PROVIDED TEXT:
_ _ _ _ _ _ _
Time to focus relentlessly on careers, skills, and future prospects
The start of the New Year brings new opportunities and challenges. For individuals and our national economy, it is a crucial time to focus on careers, skills, and future prospects.
The labour market is changing rapidly. Employers are unable to fill a quarter of job vacancies due to skills shortages, which are worse in some sectors than others. Skills make an important contribution to productivity, but our skills system lags behind international competitors in key areas – particularly in technical skills and good quality careers support for young people and adults. Ongoing industrial disputes highlight the discontent and disconnect between how government and citizens view modern careers, skills and prospects.
Over the last decade, government and policy areas have become increasingly fragmented. There are “at least 49 national employment and skills-related schemes or services managed by nine Whitehall departments and agencies” (LGA, 2022).
Five big trends and policy challenges to be met in Britain in 2023 include:
- Wages and other benefits in the world of work are becoming may less secure, leading to financial uncertainty for more Britons.
- There are challenges to conventional government supports to address basic needs, including how to make a decent livelihood.
- The gap between traditional education systems and the labour market could grow with increasing automation and digitisation, inadequately preparing Britain’s workforce for meaningful participation in the future world of work.
_ _ _ _ _ _ _
LISTED RECORDS:

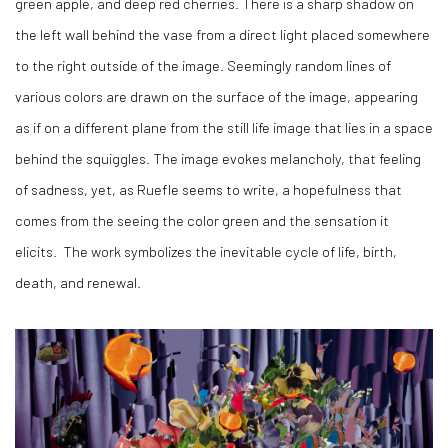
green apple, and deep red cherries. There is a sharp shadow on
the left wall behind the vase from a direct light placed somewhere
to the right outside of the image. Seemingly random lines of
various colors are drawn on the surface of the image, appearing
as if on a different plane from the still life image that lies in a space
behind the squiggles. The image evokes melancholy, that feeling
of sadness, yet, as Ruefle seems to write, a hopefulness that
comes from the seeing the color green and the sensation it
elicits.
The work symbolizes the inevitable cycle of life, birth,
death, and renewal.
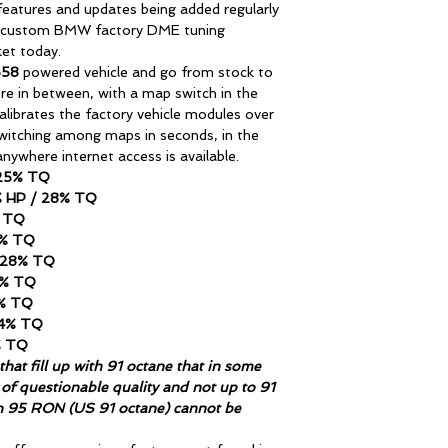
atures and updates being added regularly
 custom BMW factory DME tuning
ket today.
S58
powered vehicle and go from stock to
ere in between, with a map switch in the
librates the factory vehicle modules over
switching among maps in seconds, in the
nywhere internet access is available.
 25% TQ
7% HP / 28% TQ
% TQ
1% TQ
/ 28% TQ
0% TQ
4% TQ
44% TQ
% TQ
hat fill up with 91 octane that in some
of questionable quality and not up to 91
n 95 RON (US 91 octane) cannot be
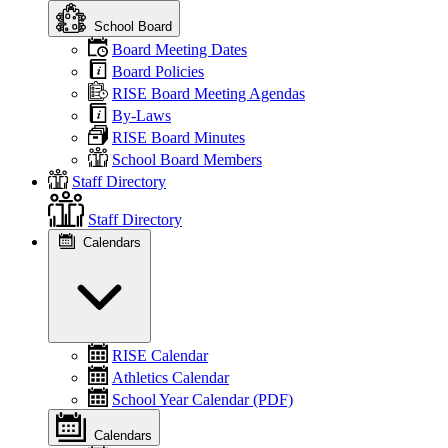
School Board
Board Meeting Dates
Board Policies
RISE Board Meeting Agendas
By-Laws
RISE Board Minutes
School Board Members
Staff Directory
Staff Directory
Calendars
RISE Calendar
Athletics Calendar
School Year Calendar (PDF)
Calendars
_ _ _ _ _ _ _
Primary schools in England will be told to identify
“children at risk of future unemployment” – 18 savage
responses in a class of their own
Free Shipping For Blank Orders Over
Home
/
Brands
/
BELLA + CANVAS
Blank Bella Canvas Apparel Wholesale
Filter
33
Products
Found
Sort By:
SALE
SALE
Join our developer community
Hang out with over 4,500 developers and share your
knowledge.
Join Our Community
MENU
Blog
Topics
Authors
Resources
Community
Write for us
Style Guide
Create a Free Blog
_ _ _ _ _ _ _
PROMPT 1:
Set down word for word the passage of the careers and skills article starting at "Five big trends" and ending at "a decent livelihood.".
PROMPT 2:
Resume the article on careers, skills, and future prospects, picking up right after its last sentence.

FINAL ANSWER 1:
Five big trends and policy challenges to be met in Britain in 2023 include:
- Wages and other benefits in the world of work are becoming may less secure, leading to financial uncertainty for more Britons.
- There are challenges to conventional government supports to address basic needs, including how to make a decent livelihood.

FINAL ANSWER 2:
- Less access to opportunities from the changing labour market could well favour wealthy, highly educated, and urban workers, and disfavour vulnerable, non-urban, and marginalised populations; and
- Systems that track user experiences and outcomes (with ratings of others’ performance) could become more common, shaping human interactions, work prospects, and relationships, which could potentially lead to identity loss and further marginalisation of those most vulnerable.
Time to reflect on lessons from history at the turn of the 20th Century.
Work moved from farms to cities and people followed (many of them youth with no family supports) with major problems in housing, poverty and safety in urban centres. England’s William Booth, The Salvation Army founder, developed several labour registries (i.e., places for the unemployed to find job postings). In the US, Frank Parsons recognised that the process of entering the work world was beginning to shift such that far more people would be able to choose the type of work they did and make this choice within an increasingly wide array of options. Parsons assessed that individuals needed help in “choosing a vocation.” In the UK, Ogilvie Gordon, for example, developed plans for the “Educational Information and Employment Bureaux” to be open to help young people transition from school to work.
The Prime Minister and Conservative Party want us all “to help grow the economy, creating better-paid jobs and opportunity right across the country.” Sir Keir Starmer and the Labour Party want “to give Britain its future back”. A fundamental question, is where are the trustworthy places for individuals to go for career information, advice and guidance?
Some key facts:
- Fewer adults are returning to education to develop new skills, and there is less training available in work. For example, only 10% of all UK adults aged 20-45 hold a Level 4/5 qualification as their highest, compared to around 20% of adults in Germany, and 34% in Canada.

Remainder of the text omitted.